Hi Team, While upgrading from `flytekit 1.11.0` t...
# flyte-support
a
Hi Team, While upgrading from
flytekit 1.11.0
to
flytekit 1.14.7
, we encountered an issue with Databricks job runs triggered by Flyte, let me share the details in 🧵
SYMPTHOM
In Spark fast registration workflows,
entrypoint.py
runs into an infinite loop while preparing to run the job.
FINDINGS
We have localized the issue and it's related to this change: https://github.com/flyteorg/flytekit/pull/2765 This line in particular: https://github.com/flyteorg/flytekit/blob/6b166772ab7c1339b6a6dde502b47cae31696d76/plugins/flytekit-spark/flytekitplugins/spark/task.py#L207 With this change, flytekit is taking everything in the current working directory and zip it, the archive file (flyte_wf.zip) is placed in the same directory that is being archived.
shutil.make_archive
creates a zip file and archives the whole directory, including the zip file itself. In the case of Databricks clusters, it triggers a recursion and runs into an endless zipping loop.
RECOMMENDATION
The easiest way to fix this issue to create the archive outside of the directory to be archived, like this:
Copy code
base_dir = tempfile.TemporaryDirectory().name
file_name = "flyte_wf"
file_format = "zip"

shutil.make_archive(f"{base_dir}/{file_name}", file_format, os.getcwd())

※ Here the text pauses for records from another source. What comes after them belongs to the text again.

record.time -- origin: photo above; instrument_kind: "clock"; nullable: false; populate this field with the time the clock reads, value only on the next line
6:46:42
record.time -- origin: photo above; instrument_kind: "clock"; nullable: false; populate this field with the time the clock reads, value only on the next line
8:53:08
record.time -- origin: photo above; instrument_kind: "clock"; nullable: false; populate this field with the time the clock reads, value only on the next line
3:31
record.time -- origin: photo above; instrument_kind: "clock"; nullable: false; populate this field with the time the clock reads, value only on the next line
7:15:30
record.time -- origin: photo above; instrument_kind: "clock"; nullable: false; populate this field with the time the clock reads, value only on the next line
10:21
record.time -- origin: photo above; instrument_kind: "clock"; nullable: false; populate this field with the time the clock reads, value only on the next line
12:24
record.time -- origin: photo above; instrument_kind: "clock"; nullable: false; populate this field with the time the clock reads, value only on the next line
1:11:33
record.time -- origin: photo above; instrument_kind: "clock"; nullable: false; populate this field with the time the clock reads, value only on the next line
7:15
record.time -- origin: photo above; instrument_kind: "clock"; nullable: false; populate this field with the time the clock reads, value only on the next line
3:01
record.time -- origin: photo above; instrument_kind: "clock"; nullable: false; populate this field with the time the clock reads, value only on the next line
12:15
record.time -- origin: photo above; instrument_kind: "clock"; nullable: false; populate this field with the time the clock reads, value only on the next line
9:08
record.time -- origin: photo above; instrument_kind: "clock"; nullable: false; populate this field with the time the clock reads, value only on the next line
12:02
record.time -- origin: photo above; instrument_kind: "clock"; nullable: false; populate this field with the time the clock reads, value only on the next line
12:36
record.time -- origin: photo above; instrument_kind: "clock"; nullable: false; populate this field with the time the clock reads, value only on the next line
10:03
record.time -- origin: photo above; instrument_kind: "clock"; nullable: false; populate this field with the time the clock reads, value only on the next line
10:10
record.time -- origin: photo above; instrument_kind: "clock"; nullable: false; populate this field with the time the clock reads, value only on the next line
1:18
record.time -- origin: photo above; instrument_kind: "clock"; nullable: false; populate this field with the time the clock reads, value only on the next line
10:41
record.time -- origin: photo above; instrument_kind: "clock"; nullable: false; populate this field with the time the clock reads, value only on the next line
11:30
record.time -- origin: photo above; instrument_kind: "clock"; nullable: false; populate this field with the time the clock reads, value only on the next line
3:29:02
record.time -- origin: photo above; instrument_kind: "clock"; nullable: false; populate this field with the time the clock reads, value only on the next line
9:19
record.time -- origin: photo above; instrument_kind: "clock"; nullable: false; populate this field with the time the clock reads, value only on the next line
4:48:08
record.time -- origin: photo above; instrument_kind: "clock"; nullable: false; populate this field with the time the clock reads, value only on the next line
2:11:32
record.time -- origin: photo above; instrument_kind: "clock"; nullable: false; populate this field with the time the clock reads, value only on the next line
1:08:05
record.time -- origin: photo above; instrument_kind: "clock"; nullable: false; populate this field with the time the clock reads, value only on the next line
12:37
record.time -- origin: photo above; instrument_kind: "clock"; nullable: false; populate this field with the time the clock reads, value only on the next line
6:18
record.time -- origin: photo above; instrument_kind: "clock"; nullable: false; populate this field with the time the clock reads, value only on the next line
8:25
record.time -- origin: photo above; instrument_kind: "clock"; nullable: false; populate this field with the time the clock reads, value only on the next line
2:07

This might work, but I see another (cosmetic) problem here.
entrypoint.py
downloads the additional distribution from s3 (in
.tar.gz
format) into the working directory and extracts it, then
shutil.make_archive
takes the whole working directory and creates a ZIP archive. This ZIP archive also contains the original
.tar.gz
file. This probably won't cause any problems, it's just not an elegant solution. As I understand it, it is necessary to archive the working directory, because sparkContext.addPyFile only accepts .py / .zip dependencies. Have you considered using sparkContext.addArchive instead, which supports .zip, .tar, .tar.gz, .tgz and .jar dependencies? I understand that this feature has only been available since Spark 3.3.0, but it does not seem like a major limitation since it has been out for almost 3 years.
@glamorous-carpet-83516 Please let me know your thoughts on this.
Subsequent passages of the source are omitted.